#### Work to be completed:
Render the lines below as a numbered list, skipping any blank lines and leaving the pictures out of your answer.

Segment Start: Dataset section

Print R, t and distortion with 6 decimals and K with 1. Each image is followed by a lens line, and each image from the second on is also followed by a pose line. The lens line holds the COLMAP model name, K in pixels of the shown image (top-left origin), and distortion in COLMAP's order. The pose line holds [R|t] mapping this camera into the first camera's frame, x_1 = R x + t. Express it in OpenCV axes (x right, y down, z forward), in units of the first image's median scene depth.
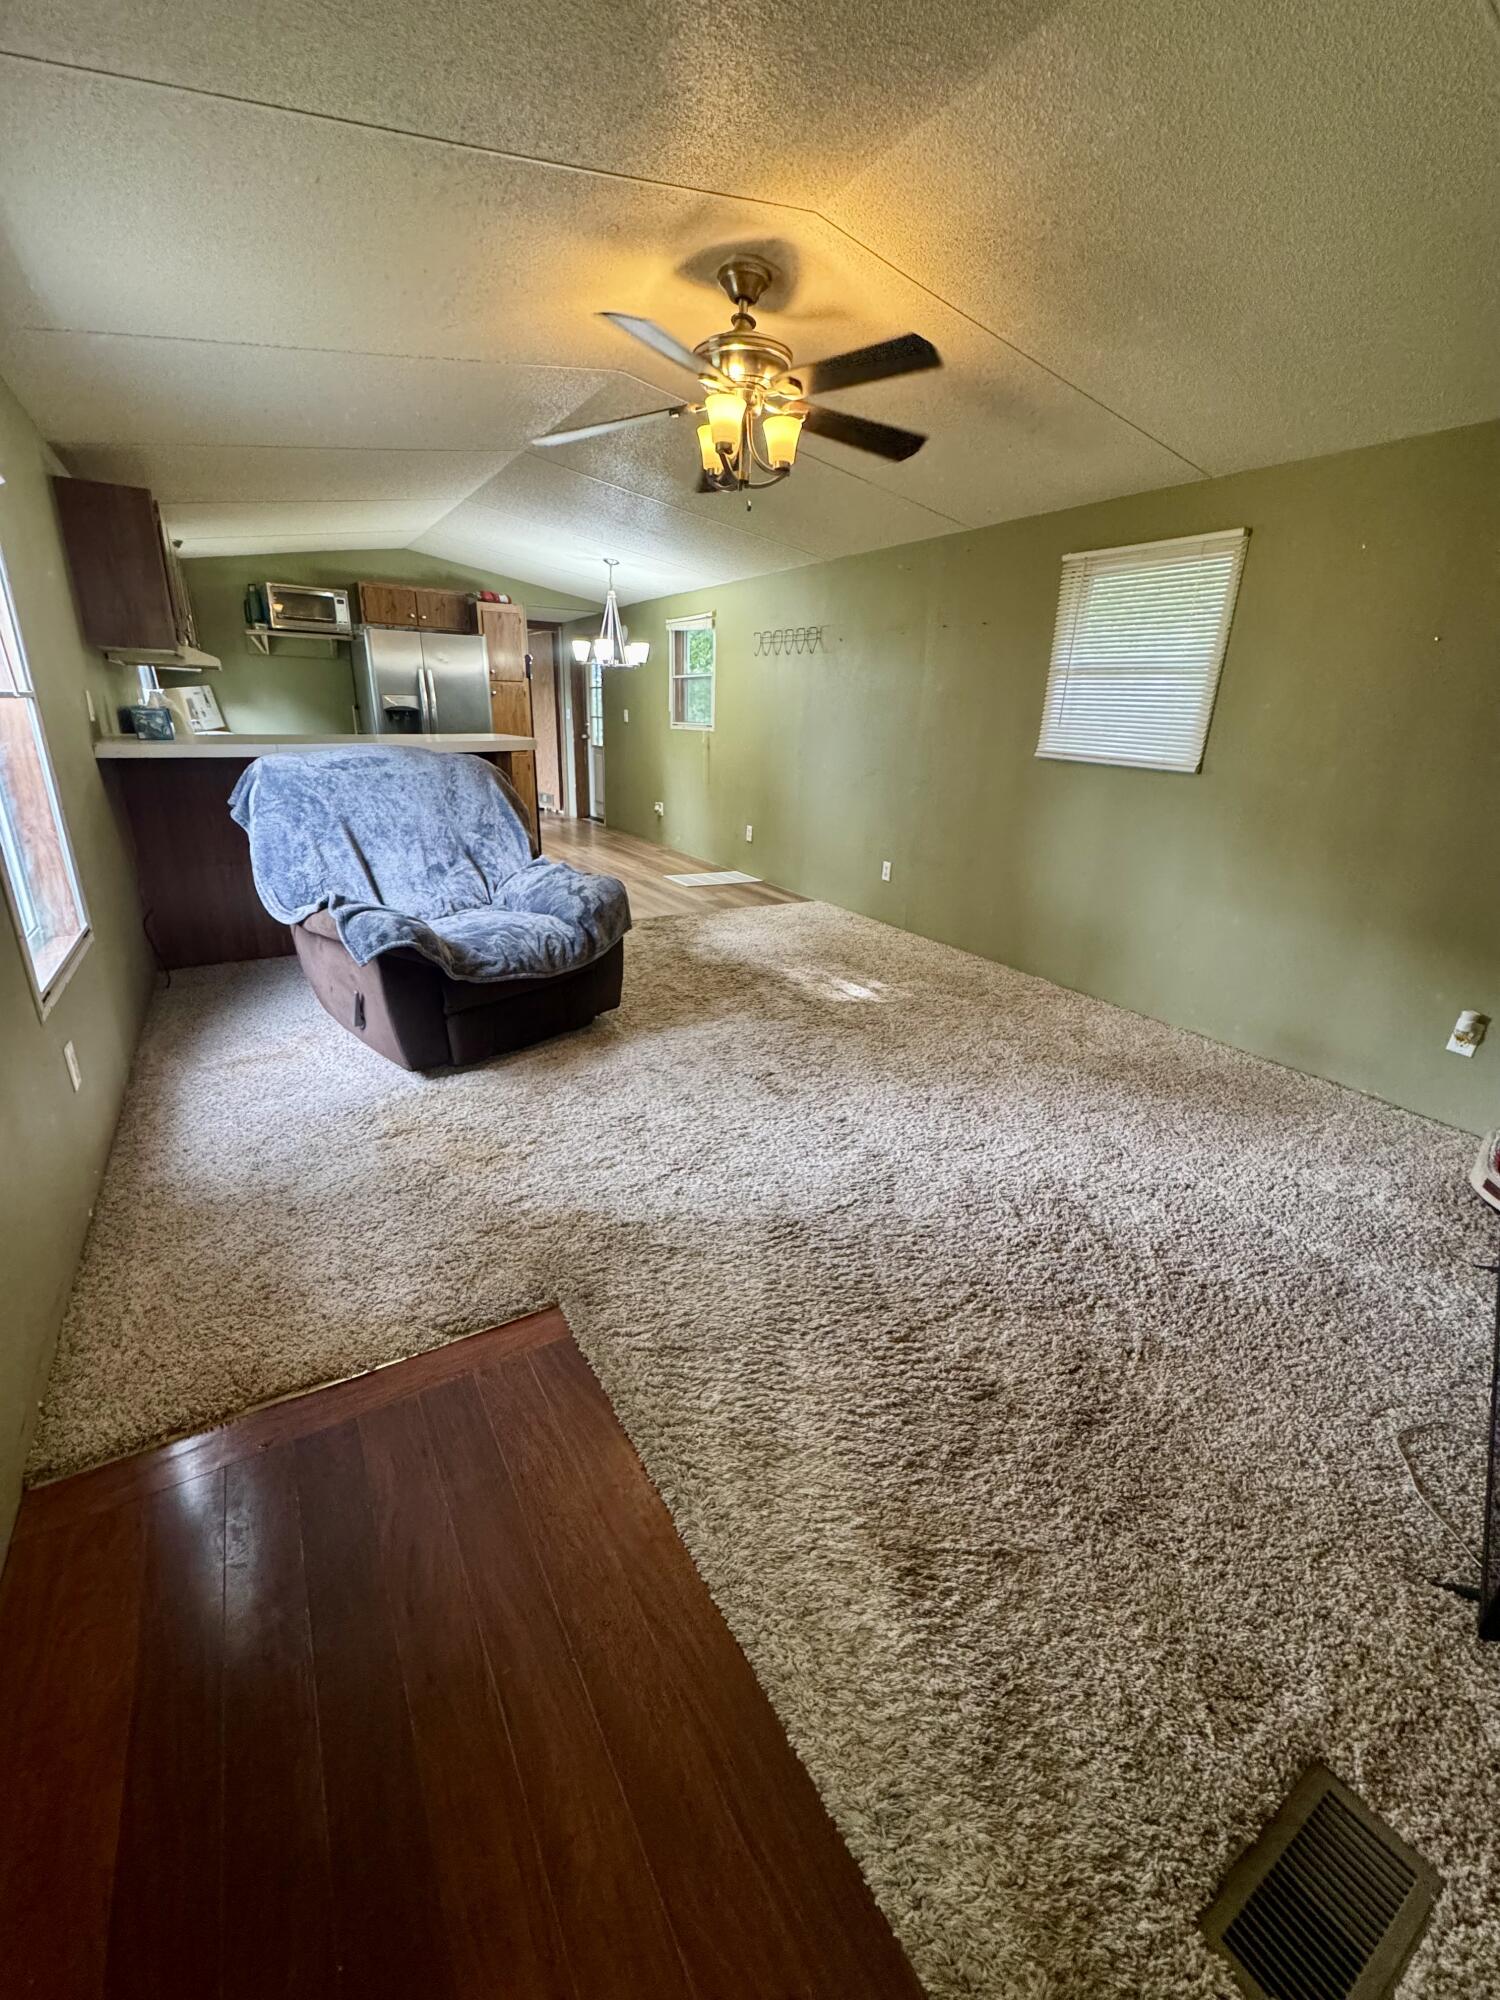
lens RADIAL K [[800.6, 0, 750.4], [0, 800.6, 994.3], [0, 0, 1]] dist [-0.004082, 0.000704]
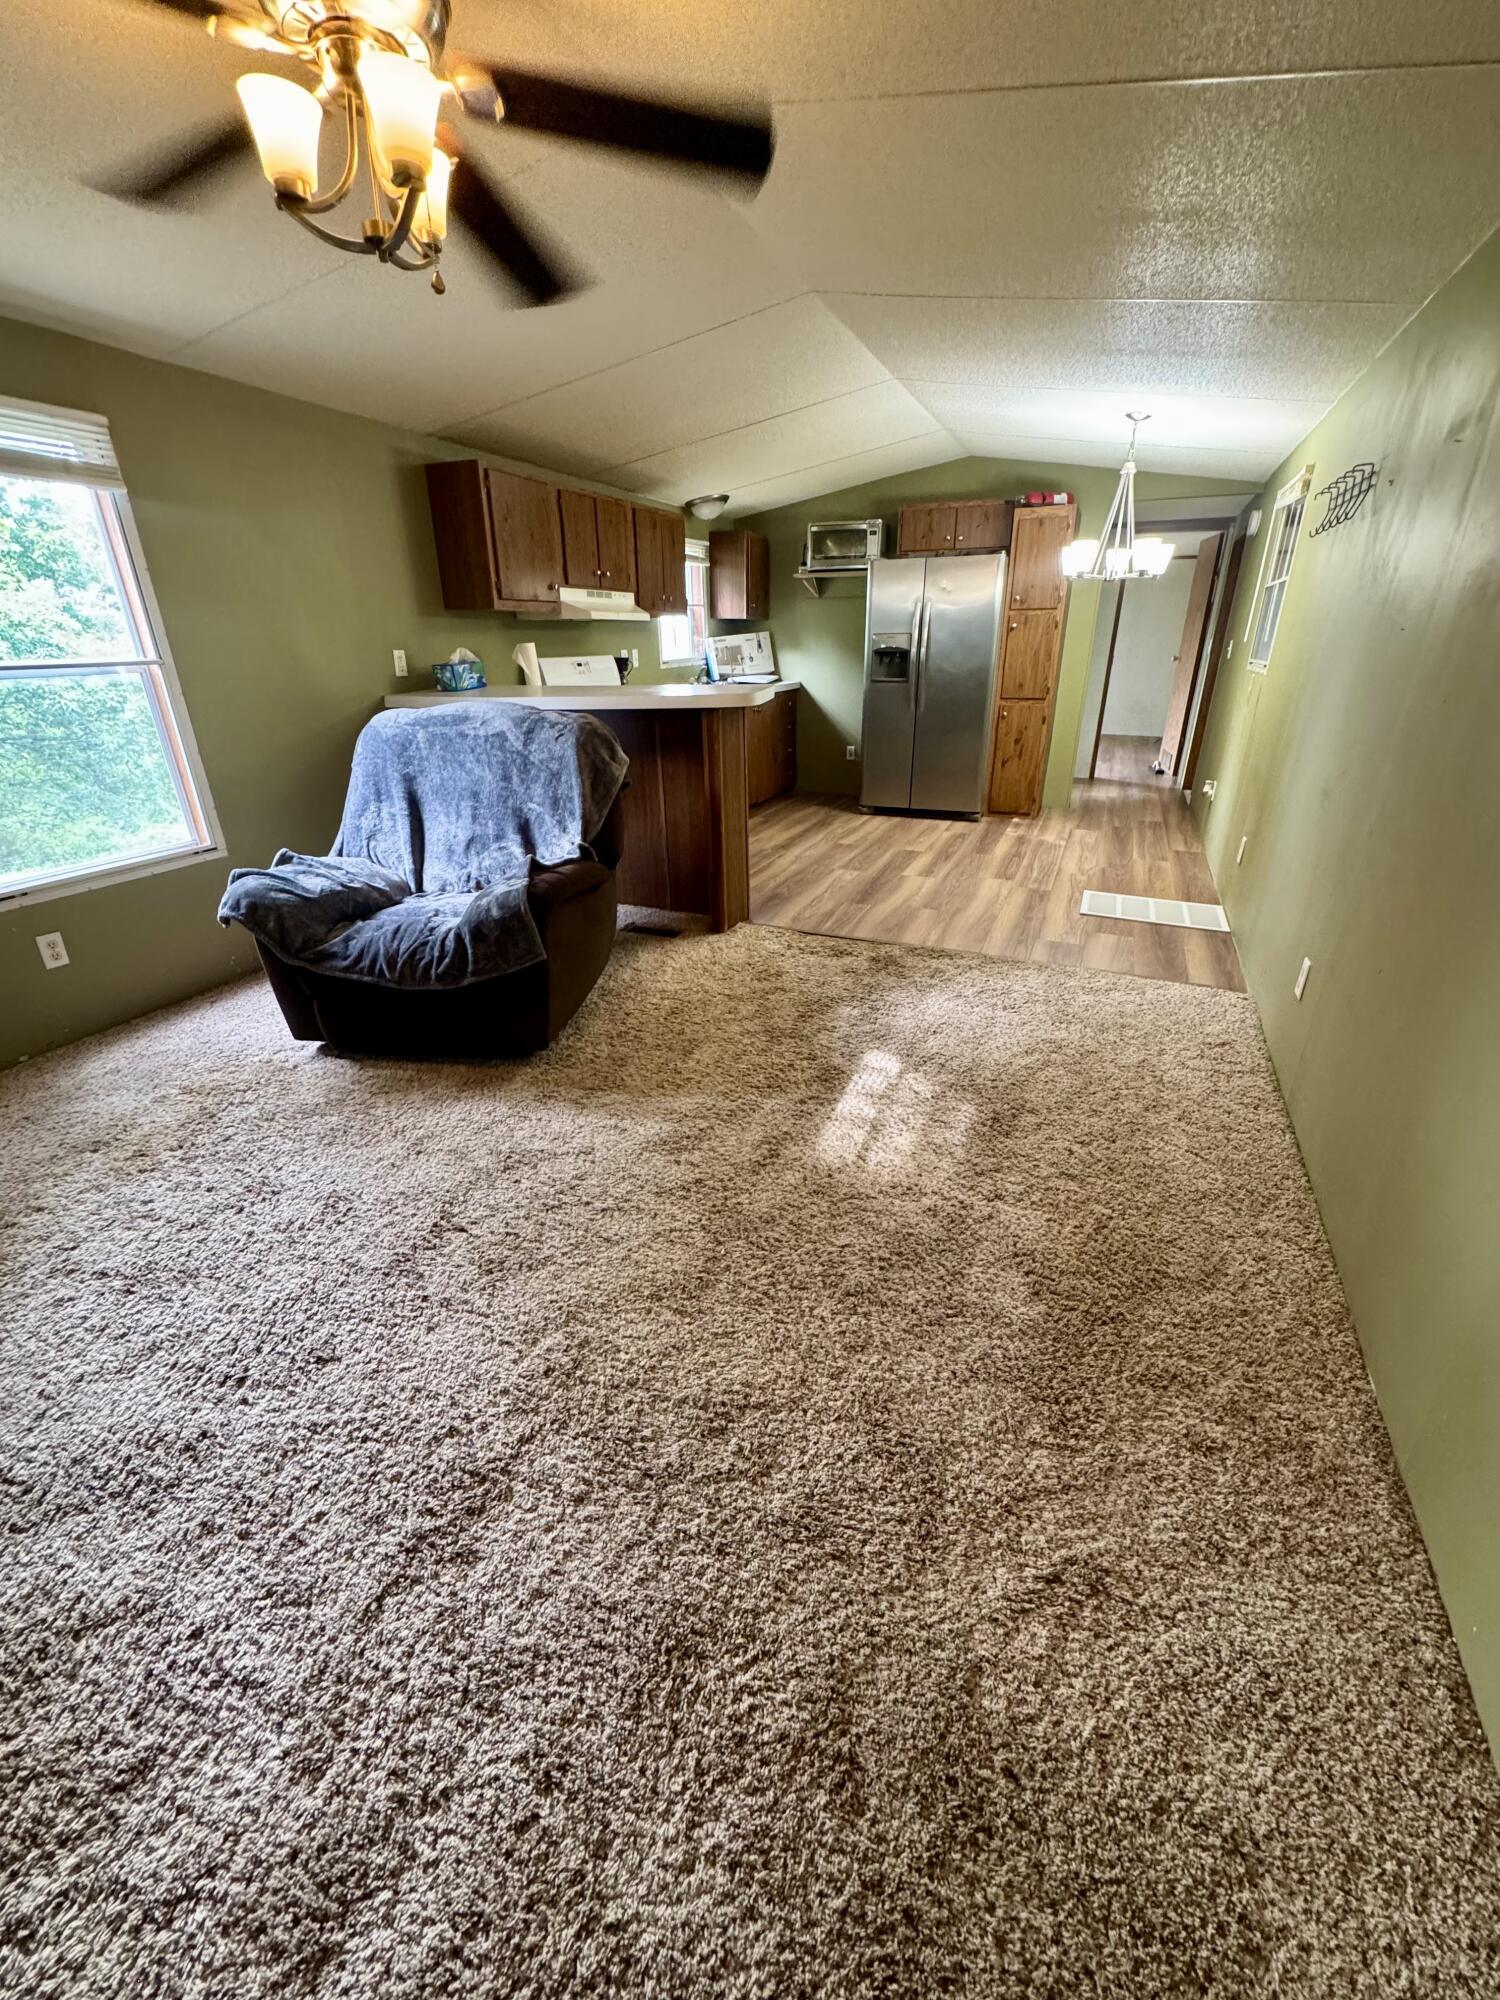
lens RADIAL K [[800.6, 0, 751.2], [0, 800.6, 995.6], [0, 0, 1]] dist [-0.004082, 0.000704]
pose [[0.574320, 0.303328, -0.760361, 0.480824], [-0.245642, 0.949874, 0.193390, -0.214101], [0.780907, 0.075709, 0.620042, 0.607716]]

Segment End: Dataset section

#### Exercise solution:
1. Print R, t and distortion with 6 decimals and K with 1. Each image is followed by a lens line, and each image from the second on is also followed by a pose line. The lens line holds the COLMAP model name, K in pixels of the shown image (top-left origin), and distortion in COLMAP's order. The pose line holds [R|t] mapping this camera into the first camera's frame, x_1 = R x + t. Express it in OpenCV axes (x right, y down, z forward), in units of the first image's median scene depth.
2. lens RADIAL K [[800.6, 0, 750.4], [0, 800.6, 994.3], [0, 0, 1]] dist [-0.004082, 0.000704]
3. lens RADIAL K [[800.6, 0, 751.2], [0, 800.6, 995.6], [0, 0, 1]] dist [-0.004082, 0.000704]
4. pose [[0.574320, 0.303328, -0.760361, 0.480824], [-0.245642, 0.949874, 0.193390, -0.214101], [0.780907, 0.075709, 0.620042, 0.607716]]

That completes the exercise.